University of Texas at Austin astronomer Bill Cochran is one of the leading scientists involved in searching 100,000 nearby stars in our Milky Way galaxy for planets like Earth as part of NASA's Kepler mission.

The Kepler mission is equipped with a scientific instrument called a photometer, or light meter. It will monitor the brightness of its 100,000 target stars within a single field of view steadily for 3.5 years, looking for periodic dips in their brightness. These dips might indicate an orbiting planet passing in front of the star, an event called a "transit."

Once Kepler finds a probable planet, that's where Cochran comes in.

"My role is part of the Follow-up Observations Group," he said. "When it detects a transit of a planet around a star, our job is to use other facilities to find out as much as possible about the planet and the star itself. I'll go out to HET," referring to the Hobby-Eberly Telescope at the University's McDonald Observatory in West Texas.

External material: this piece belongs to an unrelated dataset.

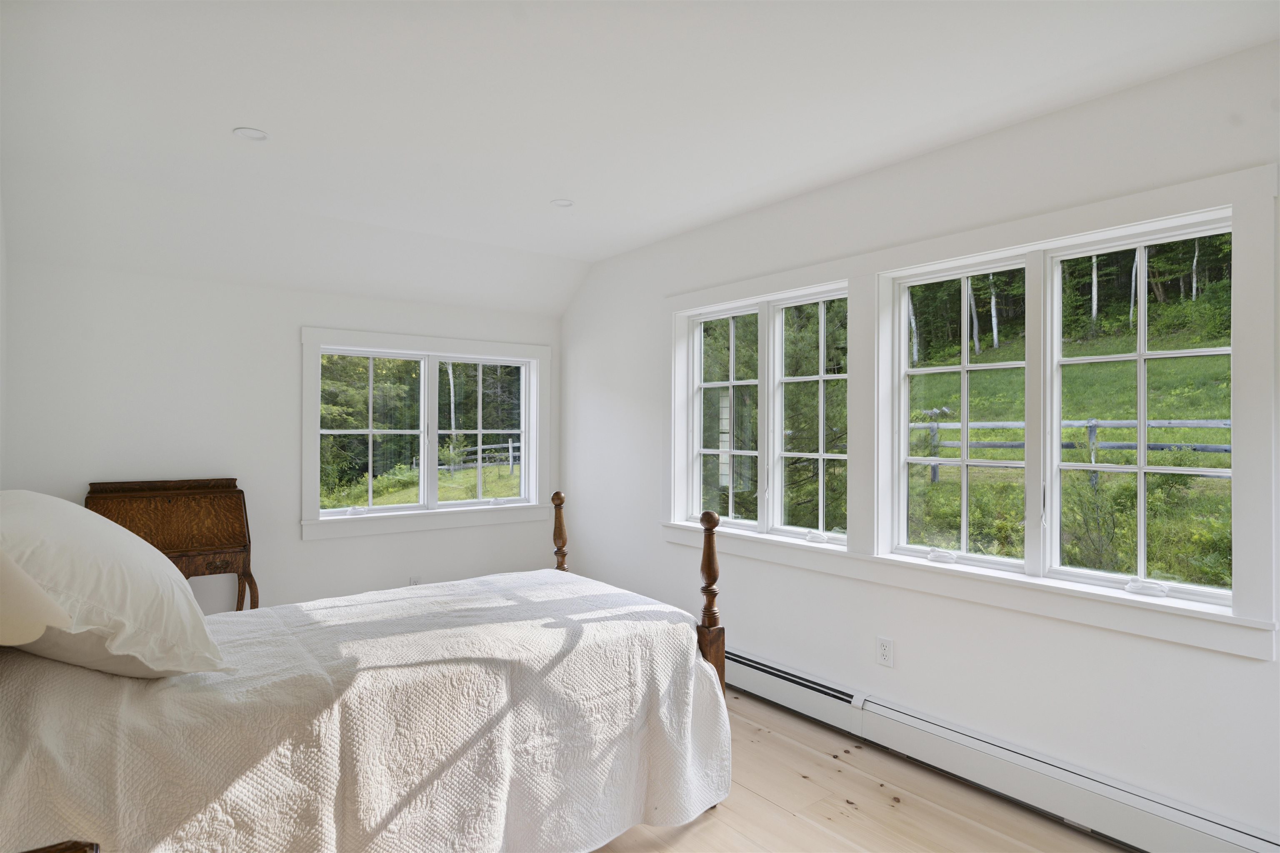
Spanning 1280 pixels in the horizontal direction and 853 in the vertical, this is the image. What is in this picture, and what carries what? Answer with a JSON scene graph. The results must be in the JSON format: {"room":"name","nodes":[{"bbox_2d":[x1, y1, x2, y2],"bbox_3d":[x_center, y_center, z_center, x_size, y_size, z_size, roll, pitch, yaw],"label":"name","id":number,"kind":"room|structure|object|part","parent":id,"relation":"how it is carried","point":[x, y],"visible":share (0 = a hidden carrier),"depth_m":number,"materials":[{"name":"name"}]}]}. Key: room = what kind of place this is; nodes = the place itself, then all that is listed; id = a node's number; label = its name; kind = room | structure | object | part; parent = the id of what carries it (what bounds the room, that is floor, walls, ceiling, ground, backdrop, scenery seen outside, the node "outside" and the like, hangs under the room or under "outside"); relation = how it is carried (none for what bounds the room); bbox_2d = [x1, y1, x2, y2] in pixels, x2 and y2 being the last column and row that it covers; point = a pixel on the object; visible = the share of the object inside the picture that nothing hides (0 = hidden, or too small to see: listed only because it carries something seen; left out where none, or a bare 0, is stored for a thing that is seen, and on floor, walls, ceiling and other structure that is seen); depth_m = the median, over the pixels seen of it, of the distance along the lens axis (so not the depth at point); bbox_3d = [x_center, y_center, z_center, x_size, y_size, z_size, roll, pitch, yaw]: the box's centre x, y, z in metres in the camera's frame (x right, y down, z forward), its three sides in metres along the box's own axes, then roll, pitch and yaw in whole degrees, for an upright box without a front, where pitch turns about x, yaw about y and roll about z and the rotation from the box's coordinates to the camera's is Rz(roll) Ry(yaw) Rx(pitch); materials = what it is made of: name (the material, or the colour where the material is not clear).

Cochran will use HET, one of the world's largest telescopes, to closely monitor the motions of the target star. These observations, combined with the data from Kepler, will determine the planet's mass, a critical factor in determining how similar the planet is to Earth.

Of the nearly 350 planets found orbiting stars other than the Sun to date, none have been found with masses as low as Earth's - yet. That's not necessarily due to a lack of Earth-mass planets in our galaxy. It may be simply due to our technological limitations.

"We're going to try to push down the mass," Cochran said. "Finding a planet with the mass of Earth is very, very hard."

Cochran's follow-up observations might also detect other planets orbiting these stars. If such planets do not transit in front of the star, they will not be seen by Kepler, but should be detectable through Cochran's observing technique with HET. Called "radial velocity," the technique involves monitoring the star's motion toward and away from Earth to detect any wobbles due to the presence of orbiting planets.

Fellow University of Texas at Austin astronomer Don Winget is also involved in the Kepler mission. He will use Kepler's measurements of stars' light output over time as way to "see inside" these stars and measure their internal structure - the same way geologists use sound waves to "see inside" Earth. In geology, the technique is called seismology. In astronomy, it's referred to as "asteroseismology."

McDonald Observatory's long-running StarDate radio program is an official partner in the Kepler mission's education and public outreach efforts. Two million daily listeners across the United States heard programs on Kepler science this week broadcast by StarDate's nearly 300 affiliated radio stations.

The Kepler mission's main goal is to determine the number of Earth-like planets in the Milky Way galaxy, and to understand the characteristics of these planetary systems.

With Cochran using McDonald Observatory's giant Hobby-Eberly Telescope to measure these stars' orbits, confirm orbiting planets and discover new ones, and Winget and his team studying the deep interiors of the stars to determine their structure, composition, and ages, The University of Texas at Austin will make a major contribution to Kepler's success.

Kepler is a NASA Discovery mission. NASA Ames Research Center, Moffett Field, Calif., is the home organization of the science principal investigator, and is responsible for the ground system development, mission operations and science data analysis. Jet Propulsion Laboratory, Pasadena, Calif., manages the Kepler mission development.

Ball Aerospace and Technologies Corp. of Boulder, Colo., is responsible for developing the Kepler flight system and supporting mission operations.